Siempre que tengo la oportunidad, y si no dispongo en ese momento de ella no paro de buscarla hasta encontrarla, aprovecho para contarle a todo aquel que quiera escucharme que hasta los veinte años no había leído un solo libro que no fuese de texto. Y teniendo en cuenta que a los catorce me vi obligado a dejar la escuela para, a continuación, empezar a ganarme la vida como ayudante de electricista, el primer sorprendido de que sienta debilidad por la escritura soy yo mismo. Porque ni mi madre, que apenas sabía leer, ni mi padre, que sí sabía pero que no le interesaba en absoluto, pudieron ejercer, los pobrecillos, influencia ninguna en ese aspecto.
Me refiero a mis progenitores en pasado, porque ninguno de los dos sigue vivo.
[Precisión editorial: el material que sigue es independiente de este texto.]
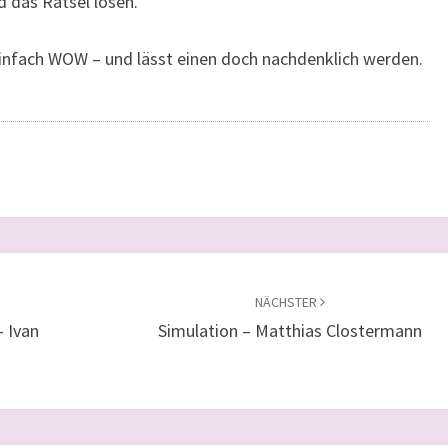
 das Rätsel lösen.
 Einfach WOW – und lässt einen doch nachdenklich werden.
NÄCHSTER
– Ivan
Simulation – Matthias Clostermann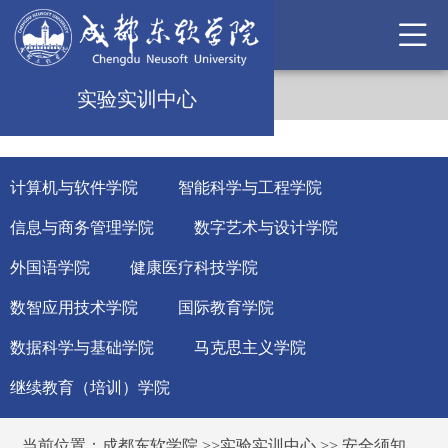
实验实训中心
计算机与软件学院
智能科学与工程学院
信息与商务管理学院
数字艺术与设计学院
外国语学院
健康医疗科技学院
数智应用技术学院
国际教育学院
数据科学与基础学院
马克思主义学院
继续教育（培训）学院
当前位置：
成都东软学院
>>
实验实训中心
>>
安全须知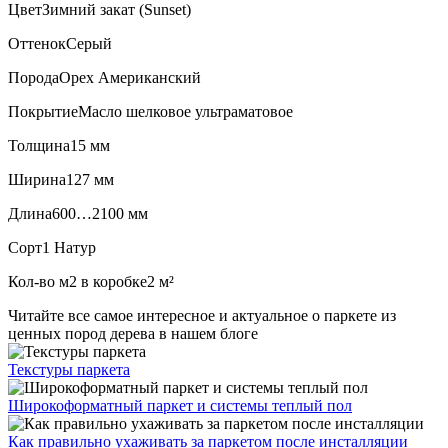
Цвет
Зимний закат (Sunset)
Оттенок
Серый
Порода
Орех Американский
Покрытие
Масло шелковое ультраматовое
Толщина
15 мм
Ширина
127 мм
Длина
600…2100 мм
Сорт
1 Натур
Кол-во м2 в коробке
2 м²
Читайте все
самое интересное и актуальное
о паркете из
ценных пород дерева в нашем блоге
Текстуры
паркета
Широкоформатный паркет
и системы теплый пол
Как правильно ухаживать
за паркетом после инсталляции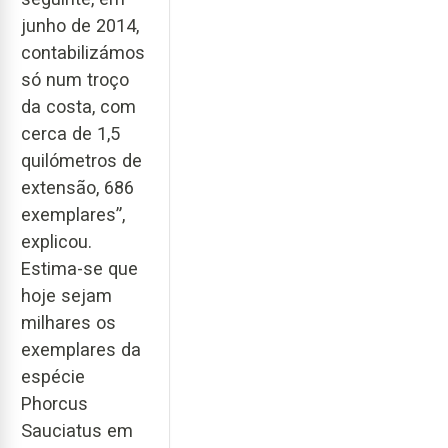
junho de 2014,
contabilizámos
só num troço
da costa, com
cerca de 1,5
quilómetros de
extensão, 686
exemplares”,
explicou.
Estima-se que
hoje sejam
milhares os
exemplares da
espécie
Phorcus
Sauciatus em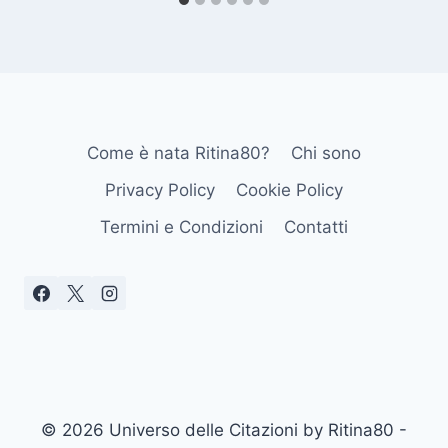
Come è nata Ritina80?
Chi sono
Privacy Policy
Cookie Policy
Termini e Condizioni
Contatti
© 2026 Universo delle Citazioni by Ritina80 -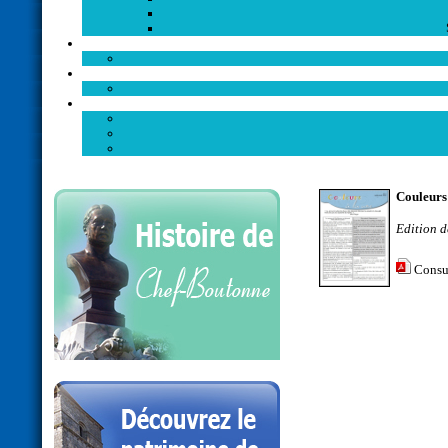
Couleurs
Edition d
Consu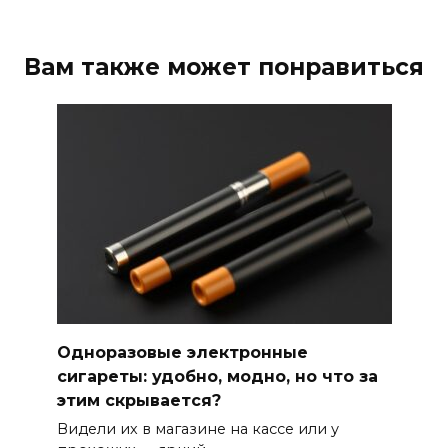
Вам также может понравиться
Одноразовые электронные
сигареты: удобно, модно, но что за
этим скрывается?
Видели их в магазине на кассе или у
A mi edad, no sería tan extraño conservar con vida a ambos, pero aun así, entre eso y que me concibieron a una edad ciertamente tardía, el caso es que soy huérfano desde 1996, año en el que falleció papá, doce después de que lo hiciese madre. El uno, de un infarto, y la otra, tres cuartos de lo mismo, lo que en términos de herencia genética no me deja demasiado bien parado. Claro que, si no fuese un problema cardíaco sería por otra cosa. Y visto desde un punto -lo sé- ciertamente egoísta, me conforta en buena medida.
Ninguno de los dos, como ya he dicho y por los motivos que fuesen, era lector. No es extraño, pues, que siguiese yo esa pauta, que tampoco digo que sea mala ni buena, si no diferente a la mía hoy día. De hecho, a la lectura le debo tanto que sólo tengo palabras de elogio hacia ella. Si los libros no sería el que soy, esa es una verdad irrefutable que defenderé ante cualquiera que la niegue. Ellos me han acompañado desde los veinte años, edad en la que empecé a ser consciente de la necesidad de crecer de todo ser humano.
De ahí –barrunto- mi obsesión por la escritura. No hace de eso ni cinco años, escribir me resultaba un verdadero suplicio. Me costaba un mundo concentrarme en la redacción, tanto es así que sólo cuando tenía en mente una idea muy clara de lo que iba a narrar me ponía ante el teclado. Y, aun así, continuaba intentándolo. Hice mía la sentencia de Marina que, más o menos, dice así: “…muchas personalidades vulneradas o vulnerables decidieron inclinarse por la literatura intentando disfrazar el sufrimiento que sentían por ello; para no acabar cediendo a la mediocridad que me envolvía.
Siempre había creído que mi mayor hándicap era la ausencia de método, de hecho esa fue la razón que me impulsó a cursar una carrera universitaria, a una edad por cierto en la que se piensa más en la jubilación que en abordar nuevos retos profesionales. Pensaba entonces, no sin razón alguna, que la facultad de educación me facilitaría la adquisición de un procedimiento o hábito de trabajo, pero sólo al terminar la diplomatura alcancé a vislumbrar que lo único que podía ayudarme a soportar los largos y tediosos períodos aguardando la llegada de las musas, era algo con lo que cuentan todos aquellos que se dedican a escribir, si no profesionalmente, sí al menos de manera habitual: vocación.
Francamente, ignoro si es la disposición que le voy poniendo o simple y llano empecinamiento lo que, desde entonces, me ha motivado para continuar escribiendo, ahora sí en ausencia que cualquier grado de laceración, emborronando folios sin tiento, pero el caso es que cuando lo hago procuro marcar las distancias entre lo plasmado en el papel y mi estado de ánimo en aquel preciso momento. Siempre hay algo de uno, claro está, en todo lo que se cuenta, pero el lector no tiene por qué conocer la diferencia. Es más, se debe hacer lo posible para maravillarle. Ahí estriba, a mi juicio, el valor emocional de cualquier escrito que se haya redactado bajo la influencia de lo cotidiano, lo natural y, en suma, lo real.